Aku mengangguk karena itu sudah ada dalam rencanaku juga.

"Iya, besok Galih beliin. Tapi besok juga harus ke dokter, ya?" Aku kembali meminta.

Lalu, Nenek diam saja. Enggan sekali tuk menjawab 'iya'. Namun, aku tetap menunggu kata itu dengan sabar.

"Galih." Nenek mulai bersuara. Tatapannya digenangi air mata.

"Iya?" sahutku lembut.

Kami berdua di atas ranjang yang sama. Nenek bersandar di kepala ranjang, masih menggenggam tanganku sementara aku sendiri, duduk bersila di sebelahnya.

"Nenek udah tua, Sayang. Kalaupun Nenek sakit, Nenek gak apa-apa. Nenek gak mau dirawat di rumah sakit, ngerepotin Galih sama Januar... Nenek pokoknya mau di rumah aja. Lagian, kalau Nenek sakit dan meninggal, Nenek udah ikhlas," ucap Nenek serak dan perlahan-lahan. Tersenyum hangat di akhir kalimat.

Aku menggeleng-geleng cepat. "Nenek gak boleh ngomong begitu, Nek. Galih gak mau Nenek meninggal, Nenek gak boleh ninggalin Galih," ucapku terburu. Aku takut, sungguh.

Nenek tersenyum hangat lagi. Menyapu pipiku yang sebelah kiri.

Mataku sontak memanas. Aku menatap Nenek dengan nanar. Salahkah aku jika takut kehilangan? Aku tahu Nenek sudah tua, tapi salahkah jika ingin dengan Nenek selama aku masih di dunia kejam ini? Aku tidak tahu apa yang harus kulakukan di dunia ini jika Nenek tak ada lagi. Pasti aku akan kehilangan setengah motivasi.

"Nek...." Aku menggenggan jemari-jemari kurus Nenek, sedikit meremas lantaran gelisah. "Nenek harus inget, ya. Nenek harus sama Galih terus... Nenek harus temenin Galih. Nenek gak boleh ngomong begitu lagi.... Kalau Nenek sakit, pasti Galih rawat sampai Nenek sembuh. Galih gak mau ditinggal sama siapa-siapa lagi...," ujarku nyaris terbata. Kudengar suaraku bergetar. Air mataku pun mengantre di ujung-ujung kelopak.
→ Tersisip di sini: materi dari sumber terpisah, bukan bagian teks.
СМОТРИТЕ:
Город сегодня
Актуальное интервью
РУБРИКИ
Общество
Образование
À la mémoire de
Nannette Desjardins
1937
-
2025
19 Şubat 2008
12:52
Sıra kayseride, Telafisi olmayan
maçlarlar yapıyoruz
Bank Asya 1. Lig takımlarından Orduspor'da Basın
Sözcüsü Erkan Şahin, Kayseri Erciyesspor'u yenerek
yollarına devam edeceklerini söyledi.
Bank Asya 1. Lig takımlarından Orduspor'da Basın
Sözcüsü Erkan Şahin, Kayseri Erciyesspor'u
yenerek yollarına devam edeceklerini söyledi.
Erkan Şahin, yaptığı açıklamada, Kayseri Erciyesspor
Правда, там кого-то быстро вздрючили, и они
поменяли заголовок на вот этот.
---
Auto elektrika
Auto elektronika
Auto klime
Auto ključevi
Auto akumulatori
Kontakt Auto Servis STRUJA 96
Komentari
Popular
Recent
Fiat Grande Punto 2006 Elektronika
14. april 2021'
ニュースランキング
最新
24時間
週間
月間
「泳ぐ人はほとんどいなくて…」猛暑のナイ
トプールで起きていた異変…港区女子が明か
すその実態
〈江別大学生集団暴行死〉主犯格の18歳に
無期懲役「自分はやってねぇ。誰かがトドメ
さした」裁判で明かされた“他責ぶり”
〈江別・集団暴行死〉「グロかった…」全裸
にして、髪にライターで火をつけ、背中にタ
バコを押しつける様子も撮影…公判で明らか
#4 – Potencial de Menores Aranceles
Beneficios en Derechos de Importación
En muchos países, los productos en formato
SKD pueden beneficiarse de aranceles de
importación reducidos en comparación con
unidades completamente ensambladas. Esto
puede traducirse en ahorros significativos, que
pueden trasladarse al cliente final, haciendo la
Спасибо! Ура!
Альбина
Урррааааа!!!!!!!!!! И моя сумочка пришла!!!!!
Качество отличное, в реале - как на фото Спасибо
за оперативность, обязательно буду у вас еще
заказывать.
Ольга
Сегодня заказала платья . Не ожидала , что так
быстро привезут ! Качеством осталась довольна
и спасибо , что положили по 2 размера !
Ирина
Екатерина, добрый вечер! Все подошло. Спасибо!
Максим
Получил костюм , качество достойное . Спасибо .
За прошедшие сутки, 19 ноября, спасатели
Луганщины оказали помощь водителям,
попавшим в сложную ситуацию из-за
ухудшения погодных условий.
Air mata Nenek jatuh, membasahi pipinya yang keriput.

Aku semakin sedih. Seketika, teringat foto Nenek ketika muda, yang ada di ruang tamu depan. Nenek cantik sekali, bersanding dengan Kakek yang tubuhnya agak besar. Nenek mirip Mama, cantik dengan ujung hidung yang kecil. Mirip Januar juga. Ah, hatiku jadi sakit, tidak mampu membayangkan bertemu dengan kehilangan.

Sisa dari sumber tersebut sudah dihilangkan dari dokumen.